The two-year-old Prevention and Public Health Fund, created by the Affordable Care Act, has provided a long-overdue boost in funding for prevention, wellness and public health programs that improve community health and lower health care costs. Yet much of the amount originally intended for the fund has already been cut, says a new APHA report.
According to the brief, the fund, which is only a small component of the health reform law, represents a critical investment in health for a nation where only 3 percent of the U.S. health care dollar is spent on preventing disease yet 75 percent of U.S. health care costs are related to preventable conditions.
“The prevention fund is already working in communities across the country to control the obesity epidemic, reduce tobacco use, strengthen immunizations and bolster a range of other important public health interventions that will improve the nation’s physical and fiscal health,” said Georges Benjamin, executive director of APHA. “It’s a tremendously important investment.”
Despite its success, the report argues that short-sighted political decisions have already resulted in a 33 percent cut in the original amounts allocated by the ACA.
The fund was initially designed to provide a stable base of $19 billion in new money from 2010 to 2021. According to the report, it was to grow from $500 million in fiscal year 2010 to $2 billion per year by fiscal year 2015, and every year thereafter. However, earlier this year, Congress reduced funding for the measure by $6.25 billion over nine years to help postpone a cut in Medicare physician payments, thereby reducing the fund by a third from 2010 to 2021.
“While the fund is making important investments in improving the health of our communities, it was intended to do more,” said Benjamin.
According to the brief, “The Prevention and Public Health Fund: A Critical Investment in Our Nation’s Physical and Fiscal Health,” the fund has disbursed $1.25 billion for fiscal years 2010 and 2011, and another $1 billion has been allocated for fiscal year 2012. However, despite the fact that Congress created the fund to supplement existing prevention funding, 17 percent of the fund has been used to supplant rather than supplement public health appropriations in 2011 and 2012.
“Monies from the fund were intended to expand our public health programming, not make up for cuts in annual appropriations,” said Benjamin.

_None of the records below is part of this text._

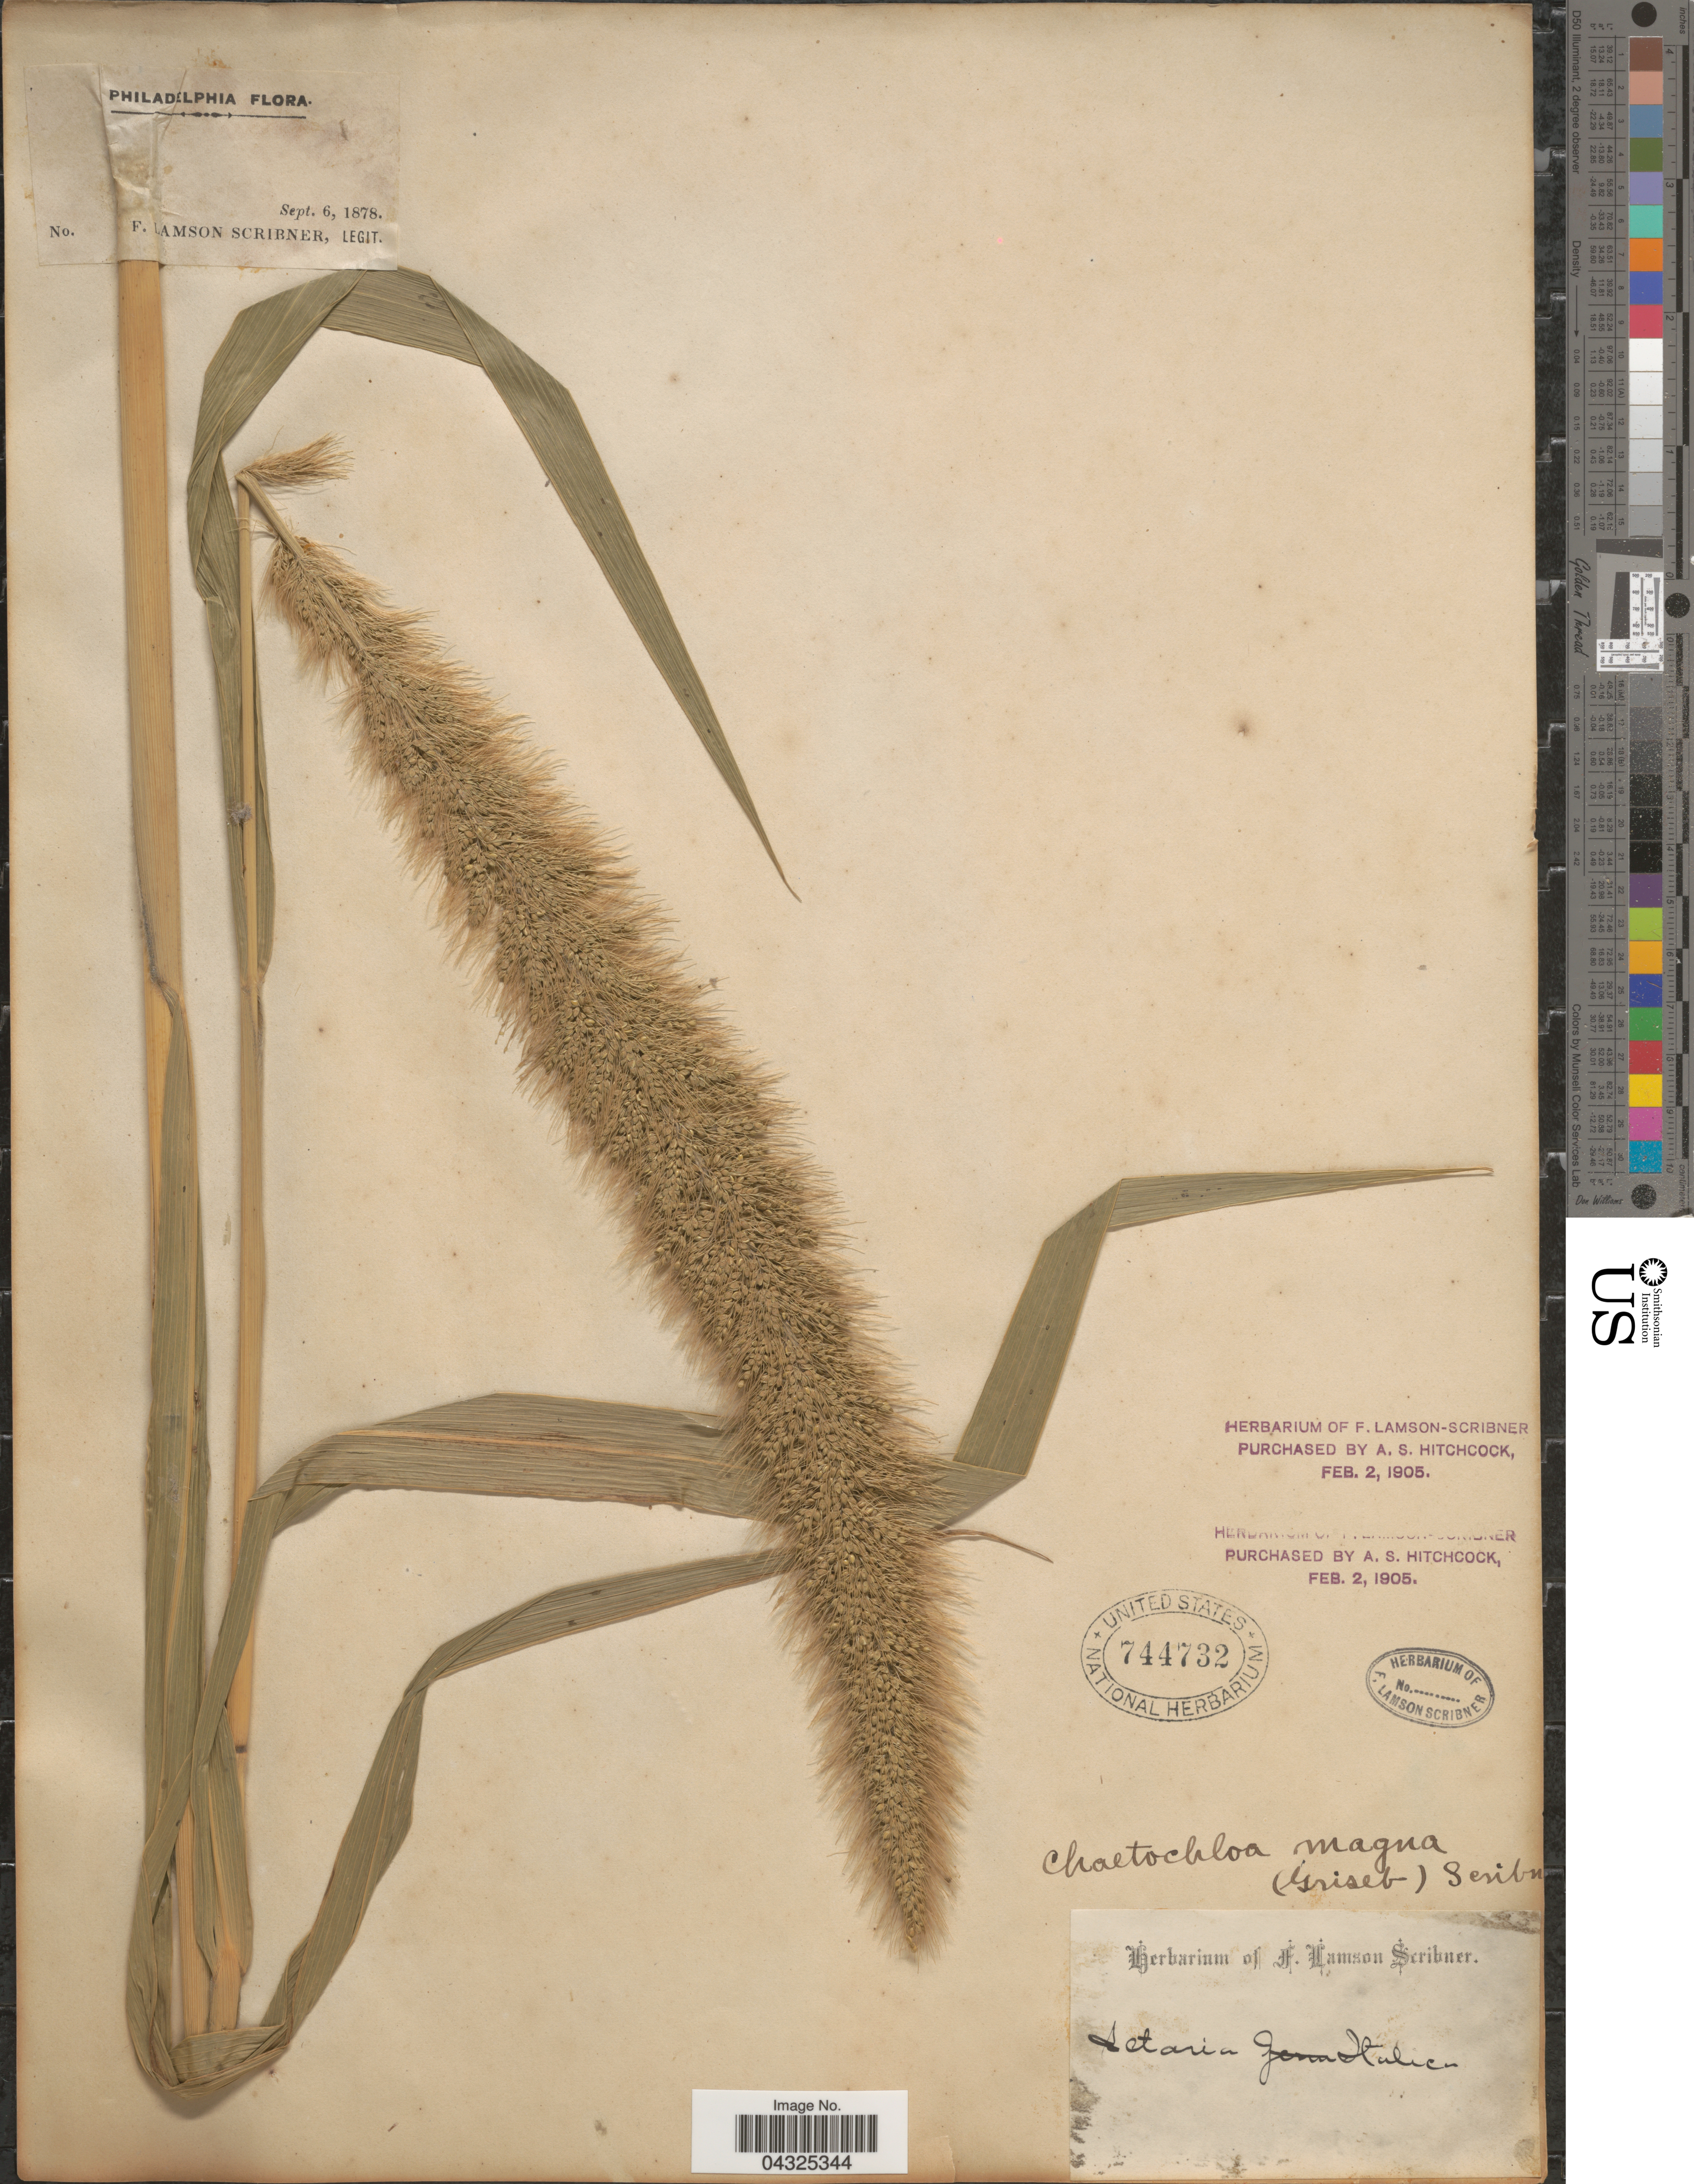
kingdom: Plantae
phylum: Tracheophyta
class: Liliopsida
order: Poales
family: Poaceae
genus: Setaria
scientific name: Setaria magna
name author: Griseb.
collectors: F. Lamson-Scribner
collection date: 1878-09-06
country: United States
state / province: Pennsylvania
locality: Philadelphia.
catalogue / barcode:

Despite the cuts, the report points to enormous contributions that the fund is making to promote and protect the public’s health. Virginia, for instance, has achieved information technology savings of $1.2 million and increased enrollment in the state’s Medicaid Family Planning Program by 32 percent through the National Public Health Improvement Initiative. And Iowa is expanding tobacco and blood pressure screenings to more than 300,000 people and increasing referrals to its tobacco quitline thanks to the fund’s Community Transformation Grants program.
“The United States faces significant health and fiscal challenges that could be mitigated by a better and more reliably funded public health system,” concludes the report. “The Prevention and Public Health Fund is a vital part of the effort to create such a system.”